Sometimes the explanations were completely irrelevant. Since work on the paper was completed, researchers have continued to test new models released. Somenzi said that when he and Trivedi were running OpenAI’s o4 reasoning model through the same tests, at one point it seemed to give up completely.

“The next question we asked, the answer was the weather forecast for Denver,” he said.

Explaining yourself is an important skill

When you solve a puzzle, you will almost certainly be able to guide someone else through your thinking. The fact that these LLMs failed so spectacularly at that basic work is not a trivial problem. Since AI companies constantly talk about “AI agents” who can take actions on their behalf, it is essential to be able to explain yourself.

Let’s consider the types of jobs that are currently assigned to AI, or are planned for the near future: driving, doing taxes, deciding business strategies, and translating important documents. Imagine what would happen if you, a person, did one of those things and something went wrong.

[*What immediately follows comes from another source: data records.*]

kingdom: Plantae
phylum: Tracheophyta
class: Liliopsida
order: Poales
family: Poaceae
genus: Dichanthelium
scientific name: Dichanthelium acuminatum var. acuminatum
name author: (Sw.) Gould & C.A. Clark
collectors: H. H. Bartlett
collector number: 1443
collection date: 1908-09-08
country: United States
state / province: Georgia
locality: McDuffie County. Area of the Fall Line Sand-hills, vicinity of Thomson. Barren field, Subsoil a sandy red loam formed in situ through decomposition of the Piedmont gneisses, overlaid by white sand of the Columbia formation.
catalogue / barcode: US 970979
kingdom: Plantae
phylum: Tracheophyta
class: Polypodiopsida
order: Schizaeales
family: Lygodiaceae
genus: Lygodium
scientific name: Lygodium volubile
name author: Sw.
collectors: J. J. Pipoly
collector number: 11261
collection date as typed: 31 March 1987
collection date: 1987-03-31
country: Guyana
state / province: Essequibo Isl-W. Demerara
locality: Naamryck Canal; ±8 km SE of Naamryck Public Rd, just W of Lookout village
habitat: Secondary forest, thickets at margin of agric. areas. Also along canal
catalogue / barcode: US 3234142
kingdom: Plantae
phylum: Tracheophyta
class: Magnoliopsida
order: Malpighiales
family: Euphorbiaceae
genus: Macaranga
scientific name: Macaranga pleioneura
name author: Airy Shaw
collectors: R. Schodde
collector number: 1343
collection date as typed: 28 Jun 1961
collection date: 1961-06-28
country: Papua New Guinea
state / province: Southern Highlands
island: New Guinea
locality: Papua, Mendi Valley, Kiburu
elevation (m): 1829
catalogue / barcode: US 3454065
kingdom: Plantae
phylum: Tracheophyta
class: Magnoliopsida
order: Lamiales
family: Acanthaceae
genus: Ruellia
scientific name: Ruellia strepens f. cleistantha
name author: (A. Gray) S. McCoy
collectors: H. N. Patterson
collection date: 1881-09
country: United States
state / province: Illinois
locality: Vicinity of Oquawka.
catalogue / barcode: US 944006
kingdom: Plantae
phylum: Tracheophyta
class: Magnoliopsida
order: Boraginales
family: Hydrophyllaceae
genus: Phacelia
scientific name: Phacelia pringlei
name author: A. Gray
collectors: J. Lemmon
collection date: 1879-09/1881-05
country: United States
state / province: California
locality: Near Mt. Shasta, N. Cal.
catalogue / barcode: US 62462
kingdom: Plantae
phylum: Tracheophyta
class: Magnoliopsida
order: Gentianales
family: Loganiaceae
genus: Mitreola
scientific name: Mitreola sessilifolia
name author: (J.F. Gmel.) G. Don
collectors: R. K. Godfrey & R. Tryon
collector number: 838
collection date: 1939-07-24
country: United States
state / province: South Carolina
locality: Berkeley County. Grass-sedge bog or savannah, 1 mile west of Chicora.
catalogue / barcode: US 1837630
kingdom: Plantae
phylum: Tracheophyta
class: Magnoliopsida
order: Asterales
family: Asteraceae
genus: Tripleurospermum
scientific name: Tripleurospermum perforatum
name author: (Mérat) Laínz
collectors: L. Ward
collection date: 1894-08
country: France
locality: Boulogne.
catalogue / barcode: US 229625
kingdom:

“When humans have to put a face to their decisions, they better be able to explain what led them to that decision,” Somenzi said.

It’s not just about getting an answer that seems reasonable. It has to be precise. One day, an AI’s explanation of itself might have to hold up in court, but how can its testimony be taken seriously if it is known to lie? You wouldn’t trust a person who didn’t explain themselves, and you wouldn’t trust someone who told you what you wanted to hear instead of the truth.

“Having an explanation is very close to manipulation if it’s done for the wrong reason,” Trivedi said. “We have to be very careful with the transparency of these explanations.”